I will therefore briefly set down the circumstances which led to my being connected with the affair.
I had been invalided home from the Front; and, after spending some months in a rather depressing Convalescent Home, was given a month’s sick leave. Having no near relations or friends, I was trying to make up my mind what to do, when I ran across John Cavendish. I had seen very little of him for some years. Indeed, I had never known him particularly well. He was a good fifteen years my senior, for one thing, though he hardly looked his forty-five years. As a boy, though, I had often stayed at Styles, his mother’s place in Essex.
We had a good yarn about old times, and it ended in his inviting me down to Styles to spend my leave there.
‘The mater will be delighted to see you again—after all those years,’ he added.

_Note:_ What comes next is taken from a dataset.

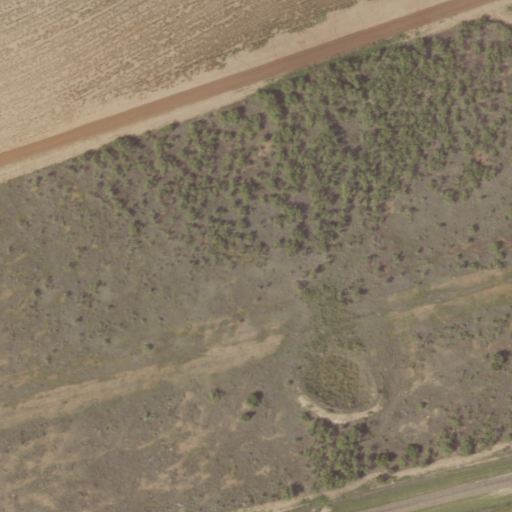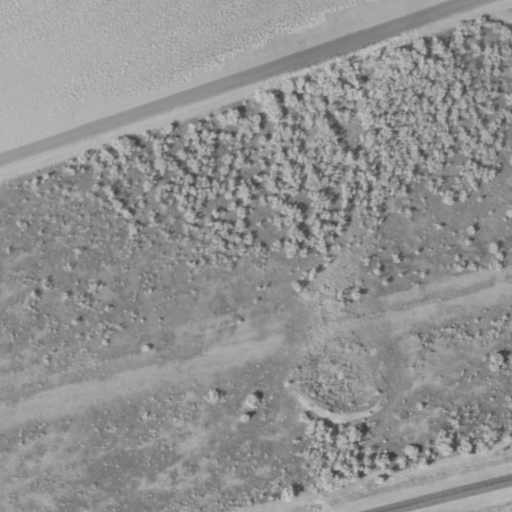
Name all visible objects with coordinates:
road: (442, 494)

‘Your mother keeps well?’ I asked.
‘Oh, yes. I suppose you know that she has married again?’
I am afraid I showed my surprise rather plainly. Mrs Cavendish, who had married John’s father when he was a widower with two sons, had been a handsome woman of middle-age as I remembered her. She certainly could not be a day less than seventy now. I recalled her as an energetic, autocratic personality, somewhat inclined to charitable and social notoriety, with a fondness for opening bazaars and playing the Lady Bountiful. She was a most generous woman, and possessed a considerable fortune of her own.
Their country-place, Styles Court, had been purchased by Mr Cavendish early in their married life. He had been completely under his wife’s ascendancy, so much so that, on dying, he left the place to her for her lifetime, as well as the larger part of his income; an arrangement that was distinctly unfair to his two sons. Their stepmother, however, had always been most generous to them; indeed, they were so young at the time of their father’s remarriage that they always thought of her as their own mother.

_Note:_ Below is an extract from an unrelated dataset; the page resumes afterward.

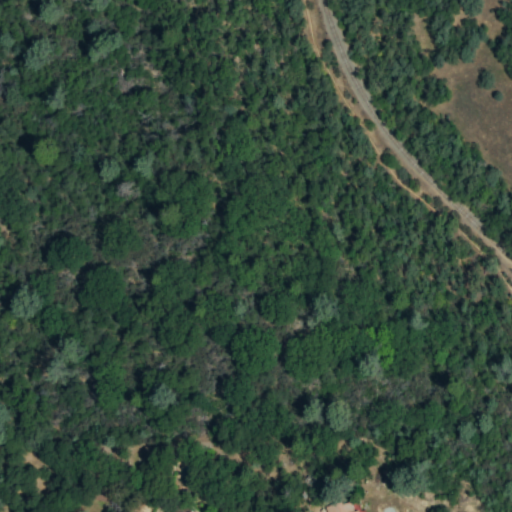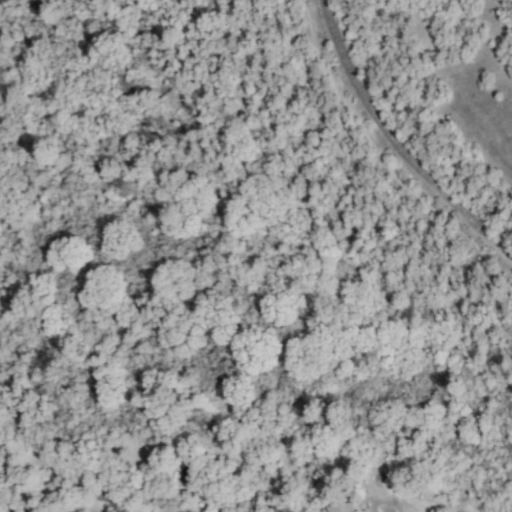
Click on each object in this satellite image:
railway: (392, 144)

Lawrence, the younger, had been a delicate youth. He had qualified as a doctor but early relinquished the profession of medicine, and lived at home while pursuing literary ambitions; though his verses never had any marked success.
John practised for some time as a barrister, but had finally settled down to the more congenial life of a country squire. He had married two years ago, and had taken his wife to live at Styles, though I entertained a shrewd suspicion that he would have preferred his mother to increase his allowance, which would have enabled him to have a home of his own. Mrs Cavendish, however, was a lady who liked to make her own plans, and expected other people to fall in with them, and in this case she certainly had the whip hand, namely: the purse strings.
John noticed my surprise at the news of his mother’s remarriage and smiled rather ruefully.